## Work instruction
Up to and including the line with "safety and emissions standards before you", write out the listing from its first line, minus the pictures.

━━ Data under study ━━

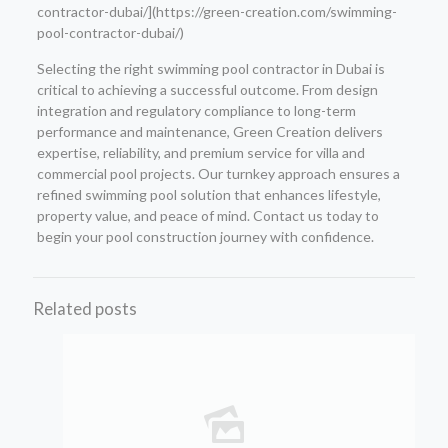
contractor-dubai/](https://green-creation.com/swimming-
pool-contractor-dubai/)
Selecting the right swimming pool contractor in Dubai is
critical to achieving a successful outcome. From design
integration and regulatory compliance to long-term
performance and maintenance, Green Creation delivers
expertise, reliability, and premium service for villa and
commercial pool projects. Our turnkey approach ensures a
refined swimming pool solution that enhances lifestyle,
property value, and peace of mind. Contact us today to
begin your pool construction journey with confidence.
Related posts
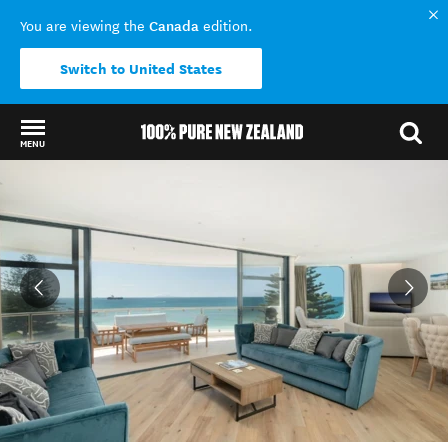
Canada
You are viewing the
edition.
Switch to United States
MENU
Back to my results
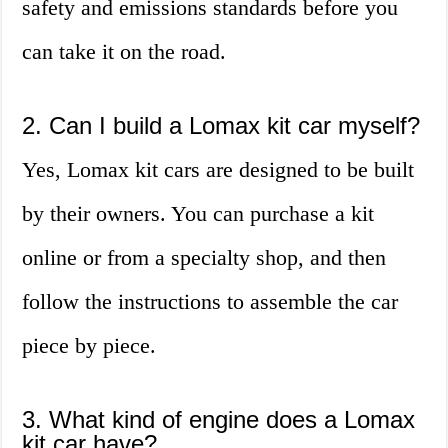
safety and emissions standards before you
can take it on the road.
2. Can I build a Lomax kit car myself?
Yes, Lomax kit cars are designed to be built
by their owners. You can purchase a kit
online or from a specialty shop, and then
follow the instructions to assemble the car
piece by piece.
3. What kind of engine does a Lomax
kit car have?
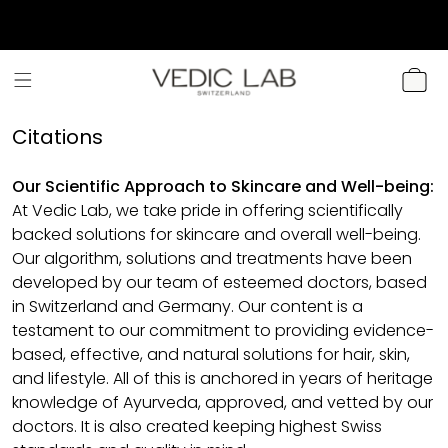
SKIP TO
CONTENT
CART
Citations
Our Scientific Approach to Skincare and Well-being:
At Vedic Lab, we take pride in offering scientifically
backed solutions for skincare and overall well-being.
Our algorithm, solutions and treatments have been
developed by our team of esteemed doctors, based
in Switzerland and Germany. Our content is a
testament to our commitment to providing evidence-
based, effective, and natural solutions for hair, skin,
and lifestyle. All of this is anchored in years of heritage
knowledge of Ayurveda, approved, and vetted by our
doctors. It is also created keeping highest Swiss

━━━

## Response to this task
contractor-dubai/](https://green-creation.com/swimming-
pool-contractor-dubai/)
Selecting the right swimming pool contractor in Dubai is
critical to achieving a successful outcome. From design
integration and regulatory compliance to long-term
performance and maintenance, Green Creation delivers
expertise, reliability, and premium service for villa and
commercial pool projects. Our turnkey approach ensures a
refined swimming pool solution that enhances lifestyle,
property value, and peace of mind. Contact us today to
begin your pool construction journey with confidence.
Related posts
Canada
You are viewing the
edition.
Switch to United States
MENU
Back to my results
safety and emissions standards before you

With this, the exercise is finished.